Campaigners and funeral experts are saying the plans laid out by the Government won’t go nearly far enough.
They won’t address the value of the fund, which was capped in 2003 and now only pays for around 40 percent of a funeral.
Research shows that one in seven of us would seriously struggle to afford a funeral if someone close to us died.
People are getting into unmanageable debt paying for funerals.
Royal London found that on average, people take on £1,600 worth of debt to cover funeral costs.
The Department of Work and Pensions (DWP) are consulting on their plans to improve the funeral fund.
They especially want to hear from people who have personal or professional experience of the fund. The deadline for responses is Monday 21stAugust.

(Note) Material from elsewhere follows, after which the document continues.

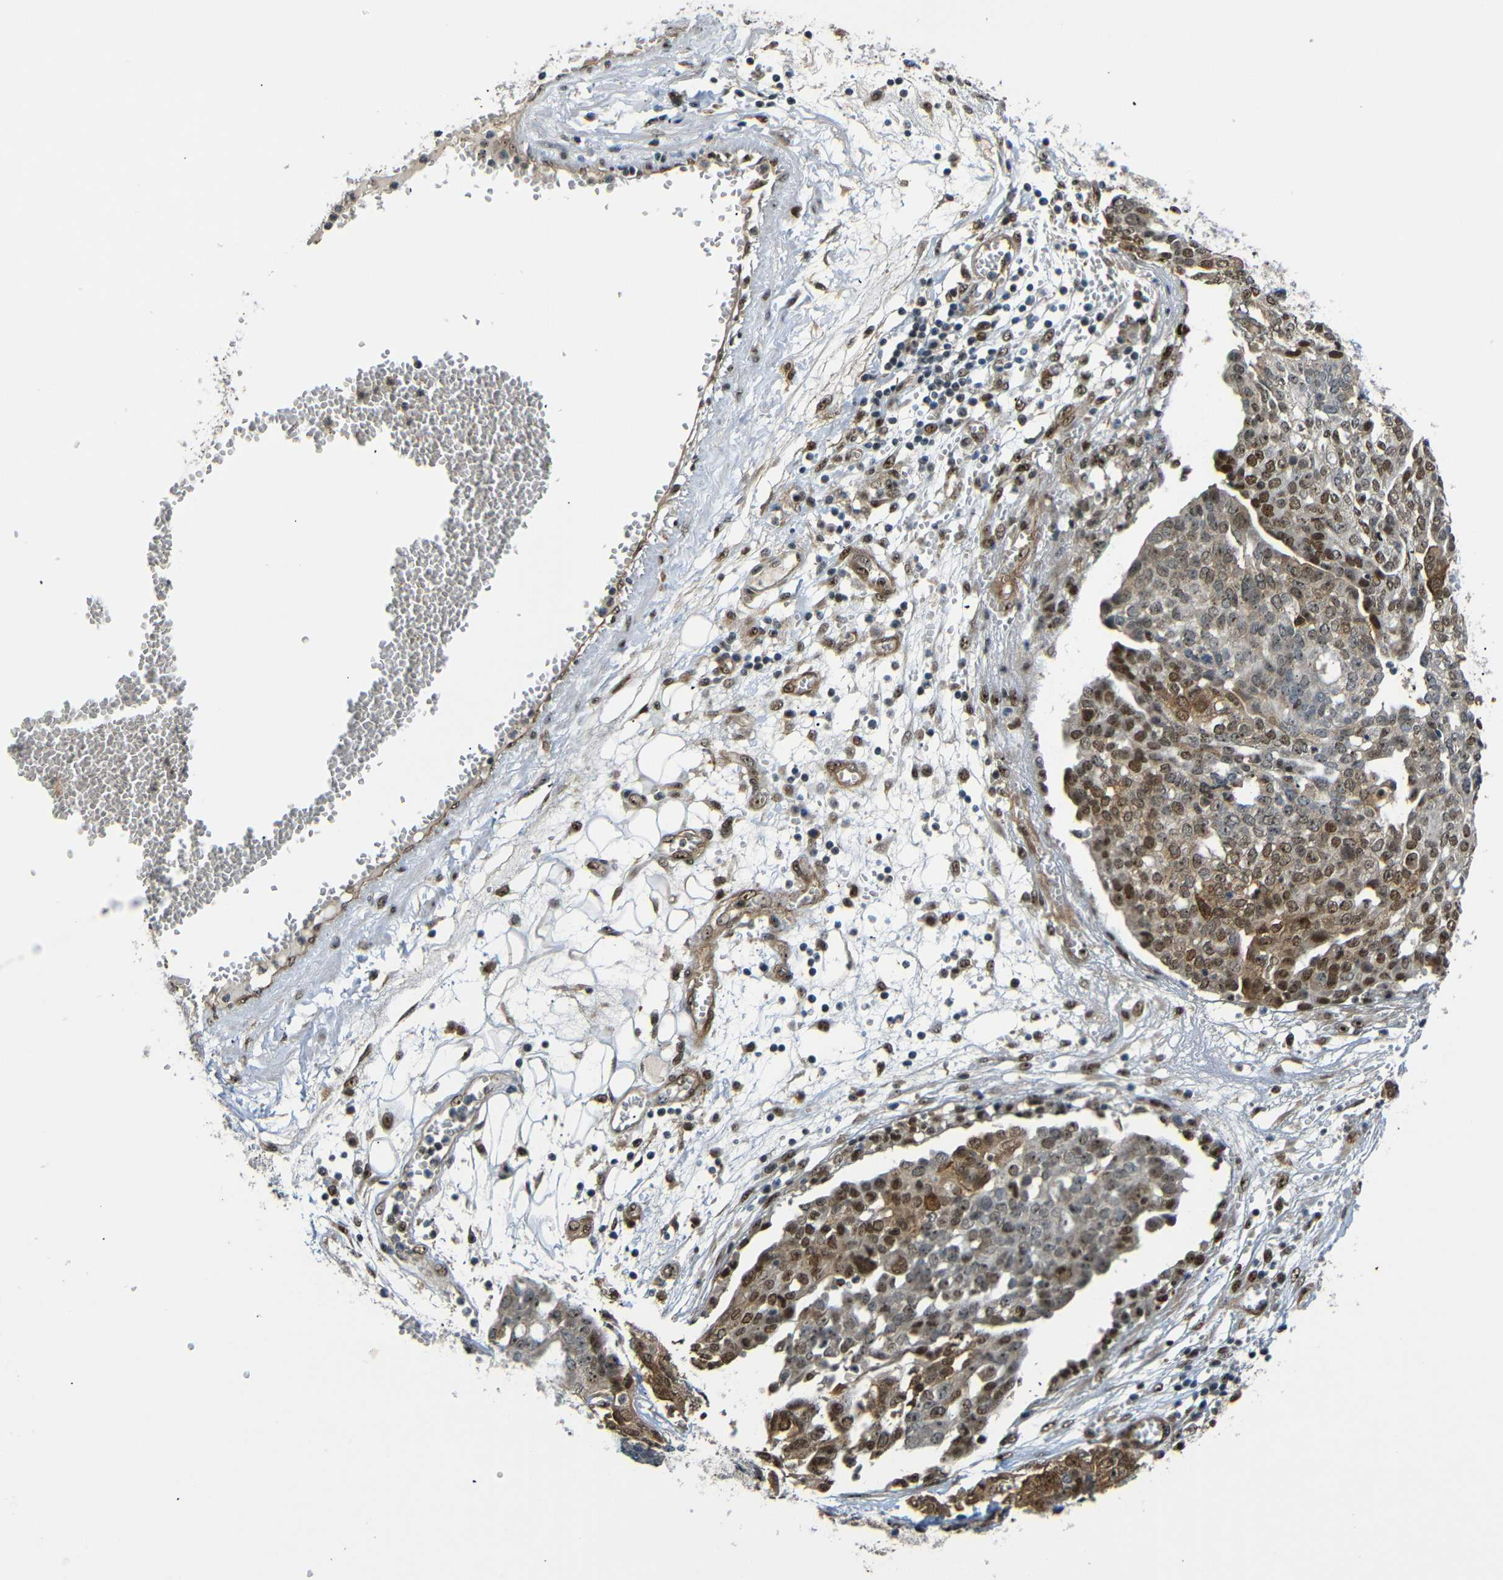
{"staining": {"intensity": "moderate", "quantity": "25%-75%", "location": "cytoplasmic/membranous,nuclear"}, "tissue": "ovarian cancer", "cell_type": "Tumor cells", "image_type": "cancer", "snomed": [{"axis": "morphology", "description": "Cystadenocarcinoma, serous, NOS"}, {"axis": "topography", "description": "Soft tissue"}, {"axis": "topography", "description": "Ovary"}], "caption": "Protein expression analysis of serous cystadenocarcinoma (ovarian) demonstrates moderate cytoplasmic/membranous and nuclear positivity in about 25%-75% of tumor cells.", "gene": "PARN", "patient": {"sex": "female", "age": 57}}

A spokesperson from the Government said: “We recognise that the total cost of a funeral is often larger than the value of a Funeral Payment, and contributions from others can help recipients to meet the costs of the funeral.”
Heather Kennedy, the Fair Funerals campaigns manager says: “It’s great news that Government have answered calls to do something for the thousands of people every year who find themselves unable to afford a funeral when someone they love dies.
“We support people in this situation, and have seen the pain, trauma and poverty it causes. After years of ignoring the problem, the UK Government have recognised that the system is broken and needs to change.
“But these changes don’t go nearly far enough. They will do nothing to increase the value of the grant, which was capped in 2003 and now only pays for around 40% of a funeral. As the Government have spent less and less on the grant in real terms, more grieving people have been forced into funeral poverty, left with huge debts they have no way of paying off.
“The Government must commit to increase the value of the funeral grant. In the sixth richest nation in the world, surely we can make sure that everyone has access to a decent, respectful funeral.”